### [Records to process]
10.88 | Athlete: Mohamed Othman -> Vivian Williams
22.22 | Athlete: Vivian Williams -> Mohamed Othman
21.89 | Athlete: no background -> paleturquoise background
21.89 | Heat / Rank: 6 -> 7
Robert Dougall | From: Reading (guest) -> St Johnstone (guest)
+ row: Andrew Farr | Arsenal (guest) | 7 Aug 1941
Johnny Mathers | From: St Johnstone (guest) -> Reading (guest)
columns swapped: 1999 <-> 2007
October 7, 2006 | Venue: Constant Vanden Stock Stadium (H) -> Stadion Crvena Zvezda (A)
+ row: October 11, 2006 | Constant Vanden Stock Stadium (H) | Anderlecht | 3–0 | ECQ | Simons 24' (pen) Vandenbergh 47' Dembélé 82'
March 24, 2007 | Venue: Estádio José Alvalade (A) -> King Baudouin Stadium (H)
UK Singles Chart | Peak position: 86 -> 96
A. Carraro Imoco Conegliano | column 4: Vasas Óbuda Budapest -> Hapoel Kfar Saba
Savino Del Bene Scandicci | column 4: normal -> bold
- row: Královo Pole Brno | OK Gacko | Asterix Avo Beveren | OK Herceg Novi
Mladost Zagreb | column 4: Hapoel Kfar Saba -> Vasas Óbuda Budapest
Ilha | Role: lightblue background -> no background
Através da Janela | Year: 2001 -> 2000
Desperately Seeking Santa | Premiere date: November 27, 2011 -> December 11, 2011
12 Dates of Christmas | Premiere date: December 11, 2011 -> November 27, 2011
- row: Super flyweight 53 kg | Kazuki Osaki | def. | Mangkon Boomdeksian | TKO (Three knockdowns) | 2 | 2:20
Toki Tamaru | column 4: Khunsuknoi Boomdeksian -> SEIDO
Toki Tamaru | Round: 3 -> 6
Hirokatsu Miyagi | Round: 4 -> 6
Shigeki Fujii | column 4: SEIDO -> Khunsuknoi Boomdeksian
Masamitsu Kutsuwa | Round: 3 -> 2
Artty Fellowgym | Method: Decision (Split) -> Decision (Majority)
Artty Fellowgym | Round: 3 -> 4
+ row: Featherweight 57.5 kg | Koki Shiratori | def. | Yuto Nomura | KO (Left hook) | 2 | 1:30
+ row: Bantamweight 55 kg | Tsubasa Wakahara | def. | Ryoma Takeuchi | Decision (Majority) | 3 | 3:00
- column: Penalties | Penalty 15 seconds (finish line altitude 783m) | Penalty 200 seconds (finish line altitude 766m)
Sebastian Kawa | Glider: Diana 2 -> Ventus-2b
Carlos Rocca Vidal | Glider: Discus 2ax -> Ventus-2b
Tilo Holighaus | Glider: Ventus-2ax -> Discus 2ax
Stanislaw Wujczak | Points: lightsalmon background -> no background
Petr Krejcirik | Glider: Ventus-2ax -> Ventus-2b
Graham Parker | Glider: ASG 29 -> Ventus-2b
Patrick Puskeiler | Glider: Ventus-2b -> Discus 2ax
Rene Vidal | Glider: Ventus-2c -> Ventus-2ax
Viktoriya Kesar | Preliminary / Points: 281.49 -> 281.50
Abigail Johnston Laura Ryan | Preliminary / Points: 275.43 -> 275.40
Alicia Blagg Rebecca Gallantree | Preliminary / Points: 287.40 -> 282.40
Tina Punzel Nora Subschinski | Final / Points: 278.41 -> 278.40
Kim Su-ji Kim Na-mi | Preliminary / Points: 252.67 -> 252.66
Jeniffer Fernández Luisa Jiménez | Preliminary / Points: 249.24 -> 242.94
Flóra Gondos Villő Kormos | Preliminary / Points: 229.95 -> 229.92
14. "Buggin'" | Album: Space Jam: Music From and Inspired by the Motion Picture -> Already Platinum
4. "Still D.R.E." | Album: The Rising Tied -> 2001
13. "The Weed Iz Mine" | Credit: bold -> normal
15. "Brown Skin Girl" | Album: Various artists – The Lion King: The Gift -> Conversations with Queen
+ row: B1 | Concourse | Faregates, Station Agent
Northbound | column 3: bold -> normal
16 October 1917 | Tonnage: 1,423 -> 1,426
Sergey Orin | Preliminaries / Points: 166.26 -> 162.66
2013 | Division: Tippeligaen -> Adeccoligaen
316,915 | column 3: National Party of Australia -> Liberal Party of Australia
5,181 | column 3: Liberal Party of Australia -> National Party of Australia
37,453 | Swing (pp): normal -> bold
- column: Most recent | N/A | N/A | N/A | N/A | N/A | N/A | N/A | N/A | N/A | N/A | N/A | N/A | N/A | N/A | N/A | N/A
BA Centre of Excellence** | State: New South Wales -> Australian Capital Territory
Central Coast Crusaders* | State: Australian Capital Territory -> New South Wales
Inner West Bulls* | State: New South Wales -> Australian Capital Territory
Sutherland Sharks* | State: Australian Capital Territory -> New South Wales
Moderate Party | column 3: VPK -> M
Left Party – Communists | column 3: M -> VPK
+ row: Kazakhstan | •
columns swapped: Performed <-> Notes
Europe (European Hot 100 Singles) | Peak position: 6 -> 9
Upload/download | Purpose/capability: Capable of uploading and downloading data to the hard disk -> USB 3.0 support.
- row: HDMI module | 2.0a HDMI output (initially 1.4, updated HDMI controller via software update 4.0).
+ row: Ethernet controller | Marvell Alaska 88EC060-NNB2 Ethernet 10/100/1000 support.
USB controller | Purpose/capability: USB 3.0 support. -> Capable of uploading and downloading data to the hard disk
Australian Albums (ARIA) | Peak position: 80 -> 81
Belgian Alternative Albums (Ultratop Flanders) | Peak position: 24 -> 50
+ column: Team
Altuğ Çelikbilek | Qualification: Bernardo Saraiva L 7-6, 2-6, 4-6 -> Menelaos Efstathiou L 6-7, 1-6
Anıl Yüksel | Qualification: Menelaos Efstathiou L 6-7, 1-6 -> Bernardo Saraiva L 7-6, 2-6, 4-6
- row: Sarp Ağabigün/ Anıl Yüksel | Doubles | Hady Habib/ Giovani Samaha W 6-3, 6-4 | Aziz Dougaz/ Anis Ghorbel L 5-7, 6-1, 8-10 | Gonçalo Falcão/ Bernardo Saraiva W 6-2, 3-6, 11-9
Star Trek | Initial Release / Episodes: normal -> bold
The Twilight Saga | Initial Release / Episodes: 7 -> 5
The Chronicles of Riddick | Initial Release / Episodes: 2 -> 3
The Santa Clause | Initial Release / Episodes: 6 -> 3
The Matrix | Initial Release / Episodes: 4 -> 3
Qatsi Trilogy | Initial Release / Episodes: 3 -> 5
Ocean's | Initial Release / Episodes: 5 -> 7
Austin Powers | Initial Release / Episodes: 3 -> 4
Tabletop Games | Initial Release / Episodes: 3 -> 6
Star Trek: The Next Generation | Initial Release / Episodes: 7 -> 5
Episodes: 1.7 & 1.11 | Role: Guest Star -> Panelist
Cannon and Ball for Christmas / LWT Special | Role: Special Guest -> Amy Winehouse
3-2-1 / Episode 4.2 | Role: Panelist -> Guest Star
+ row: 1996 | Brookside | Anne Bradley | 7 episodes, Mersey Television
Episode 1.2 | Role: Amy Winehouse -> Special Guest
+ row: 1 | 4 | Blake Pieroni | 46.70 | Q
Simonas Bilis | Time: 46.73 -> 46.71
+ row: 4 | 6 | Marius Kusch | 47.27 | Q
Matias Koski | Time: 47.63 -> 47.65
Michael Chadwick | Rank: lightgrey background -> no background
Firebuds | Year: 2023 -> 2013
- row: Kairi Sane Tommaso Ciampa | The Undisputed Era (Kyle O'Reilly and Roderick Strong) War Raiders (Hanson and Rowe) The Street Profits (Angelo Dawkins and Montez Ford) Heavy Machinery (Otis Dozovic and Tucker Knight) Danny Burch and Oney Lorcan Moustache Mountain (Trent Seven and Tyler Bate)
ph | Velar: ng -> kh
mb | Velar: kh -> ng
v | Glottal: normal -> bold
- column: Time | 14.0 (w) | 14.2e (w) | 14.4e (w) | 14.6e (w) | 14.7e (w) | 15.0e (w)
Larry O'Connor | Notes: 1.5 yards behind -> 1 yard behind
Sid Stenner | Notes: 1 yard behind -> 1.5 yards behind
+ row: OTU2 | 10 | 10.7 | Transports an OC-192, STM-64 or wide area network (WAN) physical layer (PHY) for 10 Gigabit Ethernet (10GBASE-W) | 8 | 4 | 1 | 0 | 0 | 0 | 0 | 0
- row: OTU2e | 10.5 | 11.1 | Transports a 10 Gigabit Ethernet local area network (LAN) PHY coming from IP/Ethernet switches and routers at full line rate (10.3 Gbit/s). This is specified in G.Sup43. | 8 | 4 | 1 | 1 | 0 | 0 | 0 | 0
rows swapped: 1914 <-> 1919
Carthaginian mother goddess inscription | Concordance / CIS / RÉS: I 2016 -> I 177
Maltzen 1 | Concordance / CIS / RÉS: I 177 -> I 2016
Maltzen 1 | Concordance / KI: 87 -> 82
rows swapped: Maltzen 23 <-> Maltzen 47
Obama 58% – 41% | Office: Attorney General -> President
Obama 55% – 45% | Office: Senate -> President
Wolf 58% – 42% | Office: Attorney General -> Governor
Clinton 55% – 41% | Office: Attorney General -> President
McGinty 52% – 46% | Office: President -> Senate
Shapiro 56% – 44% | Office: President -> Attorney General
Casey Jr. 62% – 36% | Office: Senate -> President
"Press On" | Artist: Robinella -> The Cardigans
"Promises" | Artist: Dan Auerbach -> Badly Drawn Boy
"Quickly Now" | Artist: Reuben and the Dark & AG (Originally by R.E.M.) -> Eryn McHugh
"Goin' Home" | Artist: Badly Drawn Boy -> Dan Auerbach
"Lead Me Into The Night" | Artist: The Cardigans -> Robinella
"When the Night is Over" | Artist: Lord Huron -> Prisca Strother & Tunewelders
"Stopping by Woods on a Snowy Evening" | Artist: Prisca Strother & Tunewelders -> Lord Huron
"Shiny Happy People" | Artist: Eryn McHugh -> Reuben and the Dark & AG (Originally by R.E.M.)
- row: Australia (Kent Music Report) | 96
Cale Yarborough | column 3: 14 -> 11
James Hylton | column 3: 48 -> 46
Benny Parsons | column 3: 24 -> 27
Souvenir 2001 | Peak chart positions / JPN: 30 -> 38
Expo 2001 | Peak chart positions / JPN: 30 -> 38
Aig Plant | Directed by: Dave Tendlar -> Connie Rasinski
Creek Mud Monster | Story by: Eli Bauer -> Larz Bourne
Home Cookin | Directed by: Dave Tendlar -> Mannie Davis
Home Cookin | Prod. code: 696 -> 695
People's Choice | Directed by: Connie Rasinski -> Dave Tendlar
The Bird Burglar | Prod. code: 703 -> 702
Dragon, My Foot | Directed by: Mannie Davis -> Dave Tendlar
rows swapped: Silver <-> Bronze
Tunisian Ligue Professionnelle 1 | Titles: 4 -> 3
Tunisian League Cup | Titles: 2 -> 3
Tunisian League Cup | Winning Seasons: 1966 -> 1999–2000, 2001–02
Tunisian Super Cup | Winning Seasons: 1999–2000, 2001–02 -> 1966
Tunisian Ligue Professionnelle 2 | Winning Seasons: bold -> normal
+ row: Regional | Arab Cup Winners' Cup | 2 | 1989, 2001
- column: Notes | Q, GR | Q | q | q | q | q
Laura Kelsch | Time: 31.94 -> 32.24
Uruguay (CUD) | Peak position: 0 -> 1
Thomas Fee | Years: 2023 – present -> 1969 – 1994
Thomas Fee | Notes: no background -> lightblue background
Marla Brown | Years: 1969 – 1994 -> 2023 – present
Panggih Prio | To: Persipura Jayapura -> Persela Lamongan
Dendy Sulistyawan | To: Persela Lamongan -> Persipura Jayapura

### [What this task involves]
Rewrite everything from the start of the items down to the line containing "Johnny Mathers |", replacing "guest" with "loan" and leaving the rest unchanged.

### [Task answer]
10.88 | Athlete: Mohamed Othman -> Vivian Williams
22.22 | Athlete: Vivian Williams -> Mohamed Othman
21.89 | Athlete: no background -> paleturquoise background
21.89 | Heat / Rank: 6 -> 7
Robert Dougall | From: Reading (loan) -> St Johnstone (loan)
+ row: Andrew Farr | Arsenal (loan) | 7 Aug 1941
Johnny Mathers | From: St Johnstone (loan) -> Reading (loan)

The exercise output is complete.